Tick Tock Becomes Tit for Tat: The Apple and Xiao-i Issue
August 5, 2020
Okay, let’s get the company names out of the way:
- Shanghai Zhizhen Network Technology Company is known as Zhizhen
- Zhizhen is also known as Xiao-i
- Apple is the outfit with the virtual assistant Siri.
Zhizhen owns a patent for a virtual assistant. In 2013, Apple was sued for violating a Chinese patent. Apple let loose a flock of legal eagles to demonstrate that its patents were in force and that a Chinese voice recognition patent was invalid. The Chinese court denied Apple’s argument.
Tick tock tick tock went the clock. Then the alarm sounded. Xiao-i owns the Chinese patent, and that entity is suing Apple.
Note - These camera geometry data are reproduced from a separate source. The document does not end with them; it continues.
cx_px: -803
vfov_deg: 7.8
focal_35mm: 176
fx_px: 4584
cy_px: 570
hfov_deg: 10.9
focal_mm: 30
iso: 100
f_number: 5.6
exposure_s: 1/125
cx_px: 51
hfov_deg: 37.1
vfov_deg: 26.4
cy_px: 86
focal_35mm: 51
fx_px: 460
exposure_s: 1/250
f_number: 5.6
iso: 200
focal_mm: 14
“Apple Faces $1.4B Suit from Chinese AI Company” reports:
Shanghai Zhizhen Network Technology Co. said in a statement on Monday it was suing Apple for an estimated 10 billion yuan ($1.43 billion) in damages in a Shanghai court, alleging the iPhone and iPad maker’s products violated a patent the Chinese company owns for a virtual assistant whose technical architecture is similar to Siri. Siri, a voice-activated function in Apple’s smartphones and laptops, allows users to dictate text messages or set alarms on their devices.
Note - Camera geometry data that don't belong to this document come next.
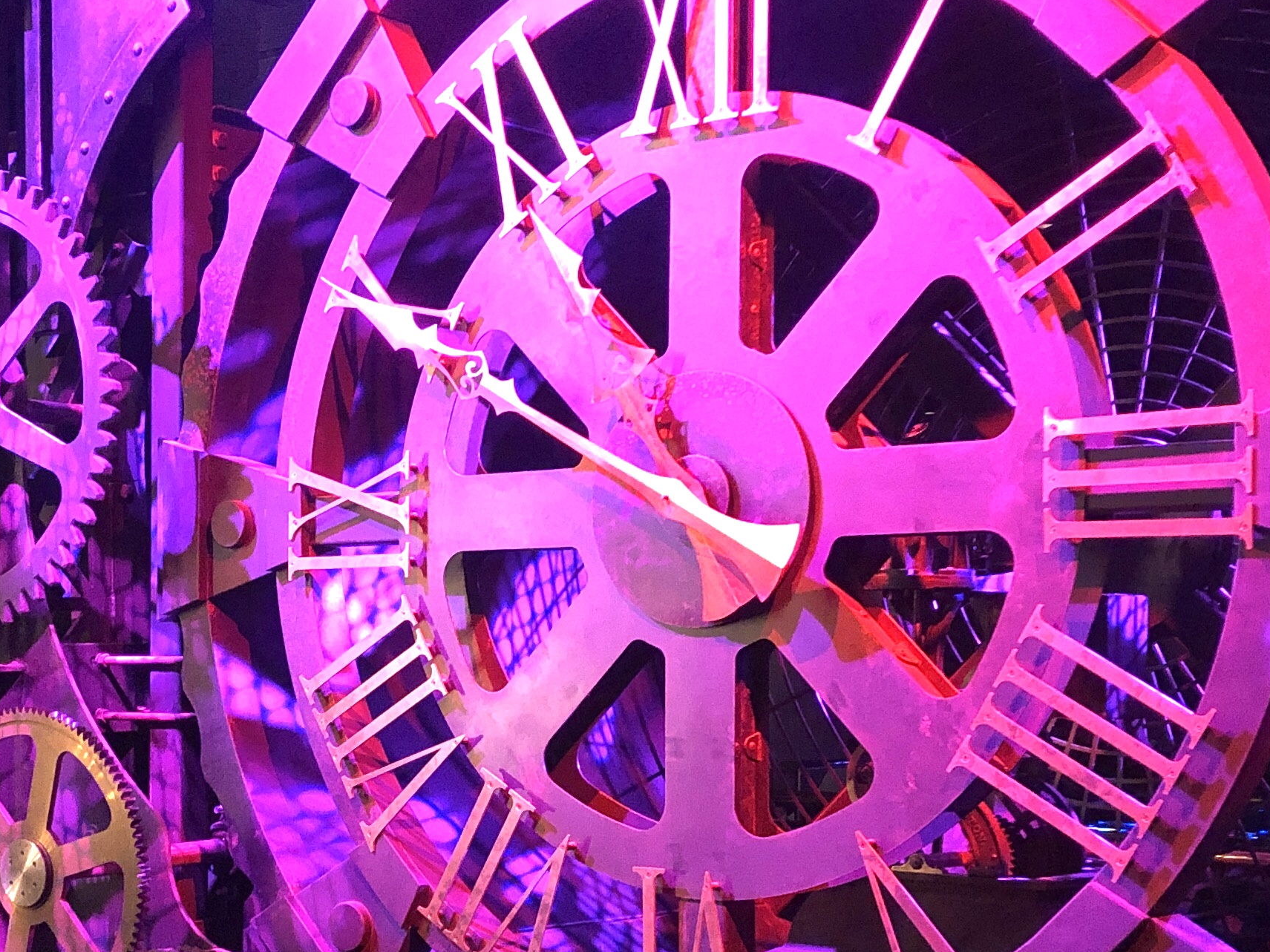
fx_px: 2421
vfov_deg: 22.1
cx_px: 318
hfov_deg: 28.9
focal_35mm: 66
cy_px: 710
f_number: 1.8
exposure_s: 1/9
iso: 100
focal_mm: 3.99
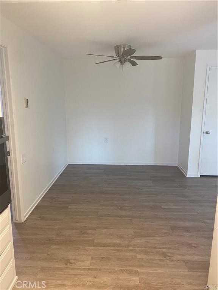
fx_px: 218
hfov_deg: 53.1
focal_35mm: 26
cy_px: 145
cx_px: 109
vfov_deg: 67.3
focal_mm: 4.25
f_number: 1.8
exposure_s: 1/60
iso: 100
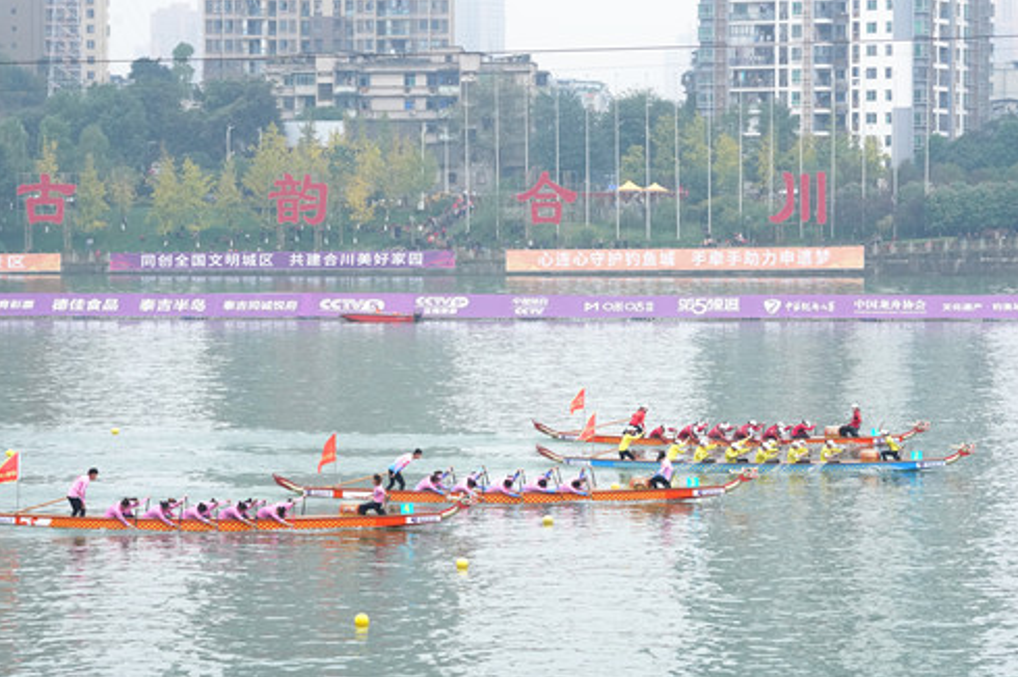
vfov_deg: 11.4
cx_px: 548
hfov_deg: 17.1
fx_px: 3391
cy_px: 314
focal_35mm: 120
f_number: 9
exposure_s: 1/2000
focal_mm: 107
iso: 3200
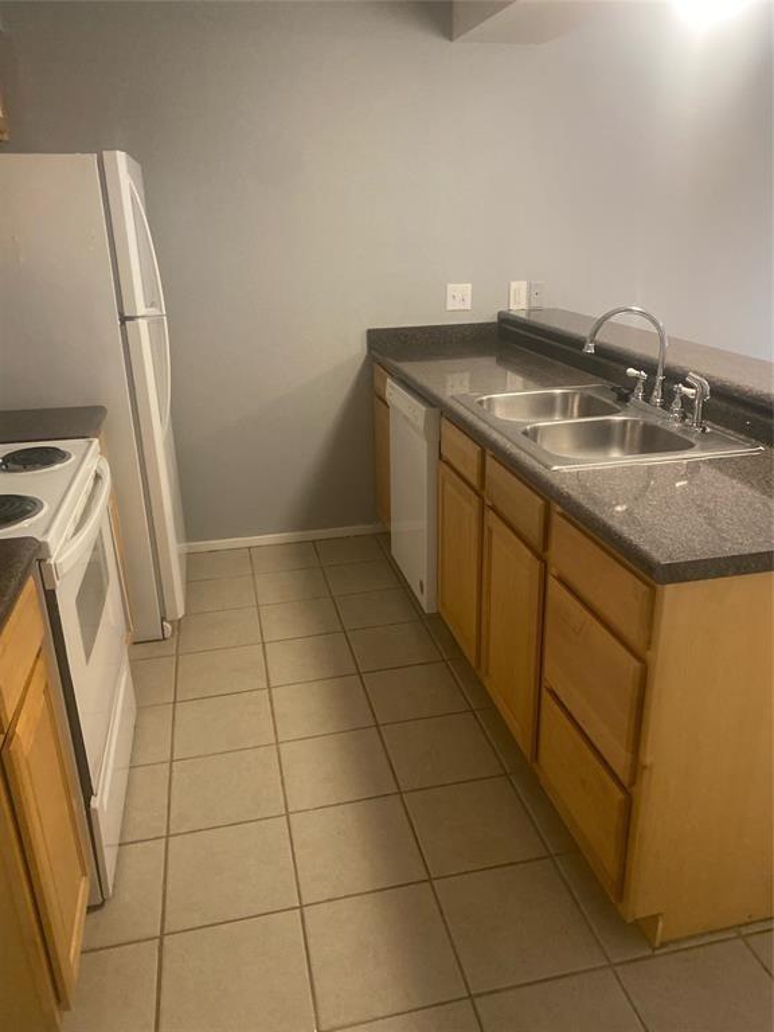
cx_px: 387
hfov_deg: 53.1
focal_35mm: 26
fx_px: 775
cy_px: 516
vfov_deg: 67.3
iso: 400
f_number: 1.8
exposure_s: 1/40
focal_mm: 4.25
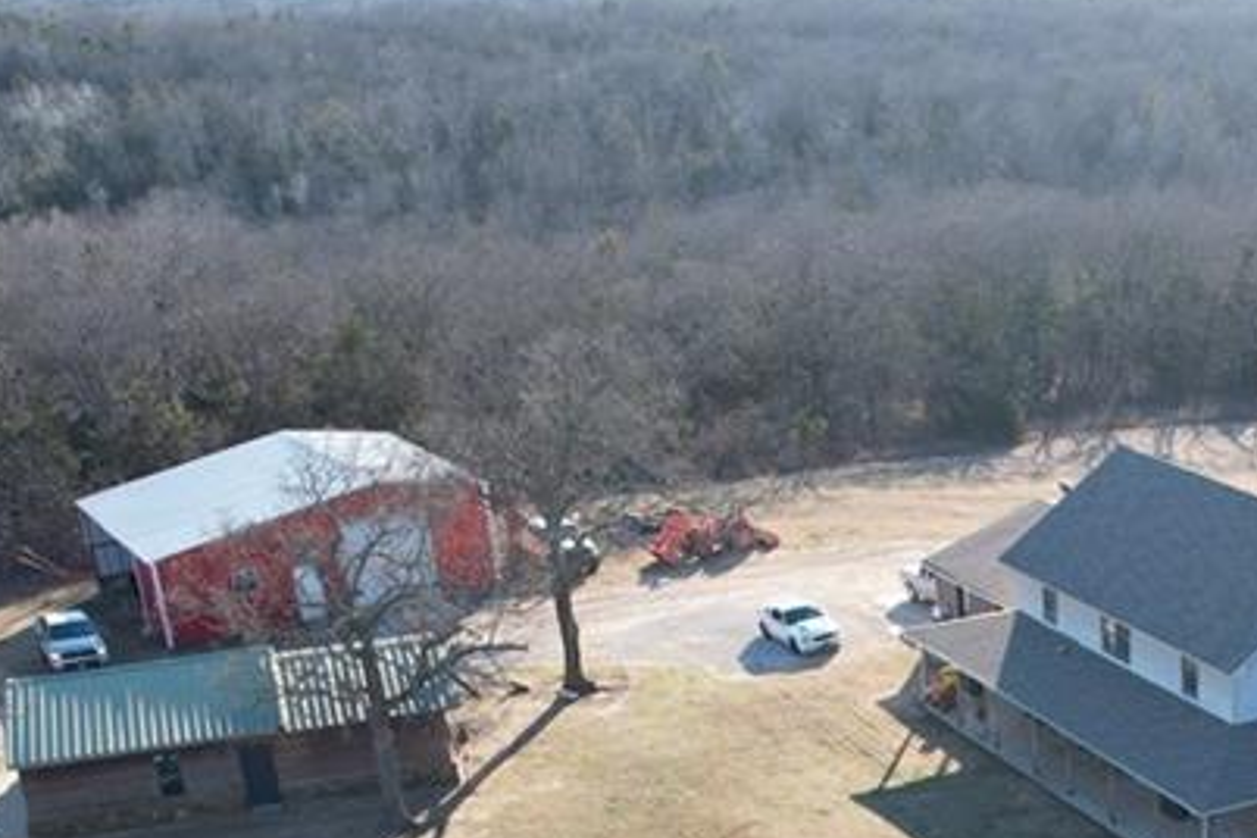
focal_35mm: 56
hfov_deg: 34.1
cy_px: 969
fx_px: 1955
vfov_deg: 22.5
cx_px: 1079
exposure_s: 1/640
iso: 200
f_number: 2.8
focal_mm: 8.38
But more than the money, the Xiao-i outfit “asked Apple to stop sales, production, and the use of products fluting such a patent.”
Coincidence? Maybe. The US wants to curtail TikTok, and now Xiao-i wants to put a crimp in Apple’s China revenues.
Several observations:
- More trade related issues are likely
- Intellectual property disputes will become more frequent. China will use its patents to inhibit American business. This is a glimpse of a future in which the loss of American knowledge value will add friction to the US activities
- Downstream consequences are likely to ripple through non-Chinese suppliers of components and services to Apple. China is using Apple to make a point about the value of Chinese intellectual property and the influence of today’s China.
Just as China has asserted is cyber capabilities, the Apple patent dispute — regardless of its outcome — is another example of China’s understanding of American tactics, modifying them, and using them to try to gain increased economic, technical, and financial advantage.